For most business inputs such as raw materials, capital equipment and goods acquired for resale, this GST is recoverable as an input tax credit. The credit is claimed by a registrant on its regular periodic return, as a deduction against tax collected on sales made in Canada. However, importers involved in certain businesses (for example: financial services, rental of residential real estate, health care and education) may not be able to recover the tax, or may be able to recover only part of it.
Where a non-resident of Canada acts as importer of record, claiming an input tax credit often requires some thought and extra work.
GST Registration for Non-Residents
A non-resident is required to register for GST purposes if it is carrying on business in Canada or making sales from a permanent establishment in Canada. Most non-resident importers do not reach these thresholds.
A non-resident who regularly solicits orders for the supply of goods for export to, or delivery in, Canada may register voluntarily for GST purposes. That is the easiest and most direct means of claiming input tax credits. However, non-residents are often reluctant to register. They do not want to deal with the administration of collecting tax on sales made in Canada and filing returns in a foreign jurisdiction. They also wish to stay off the radar of the Canada Revenue Agency, which also administers income taxes.
Credit claimed by the customer – section 180
Fortunately, section 180 of the Excise Tax Act provides an alternative. Where a non-resident is not registered, an input tax credit for the tax it paid on importation may generally be claimed by its Canadian customer. The customer then reimburses the non-resident. The non-resident must provide to the customer evidence that the tax was paid. This is usually a copy of the customs accounting document.
Initially, a customer who is unfamiliar with section 180 may refuse to apply it. The customer does not believe that it could be entitled to claim an input tax credit for GST paid by someone else. Providing a copy of the section does not help because it applies to other situations that are not relevant here.

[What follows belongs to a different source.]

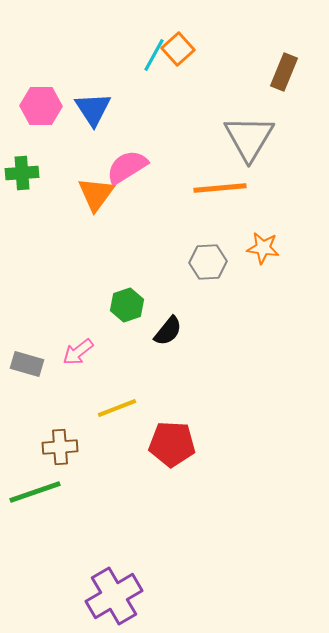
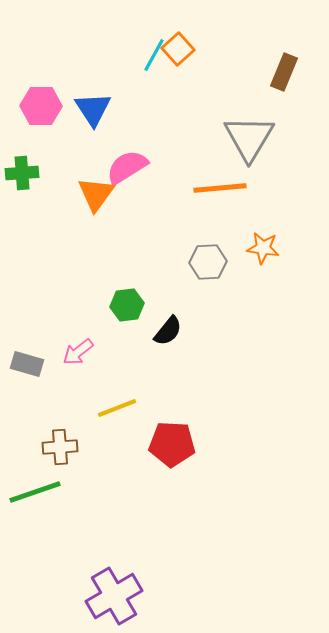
green hexagon: rotated 12 degrees clockwise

Further, some of the language is obscure to anyone other than a tax practitioner.
Section 180 is easier to read when you take out the non-relevant portions:
For the purposes of determining an input tax credit of …. a particular person, where a non-resident person who is not registered under Subdivision D of Division V
(a) makes a supply of tangible personal property to the particular person and delivers the property, or makes it available, in Canada to the particular person before the property is used in Canada by or on behalf of the non-resident person,
(b) has paid tax under Division III in respect of the importation of the property …. and
(c) provides to the particular person evidence, satisfactory to the Minister, that the tax has been paid,
the particular person shall be deemed
(d) to have paid, at the time the non-resident person paid that tax, tax in respect of a supply of the property to the particular person equal to that tax.
The term “particular person” refers to the customer of the non-resident. Where the conditions in paragraphs (a), (b) and (c) are satisfied, paragraph (d) “deems” that that the tax paid by the non-resident is paid by the customer. This deeming allows the customer to claim an input tax credit on its GST return.
In my experience, reluctance by a customer to use section 180 may often be resolved by having the importer’s tax advisor communicate with the customer’s tax advisor, who then provides reassurance to the customer.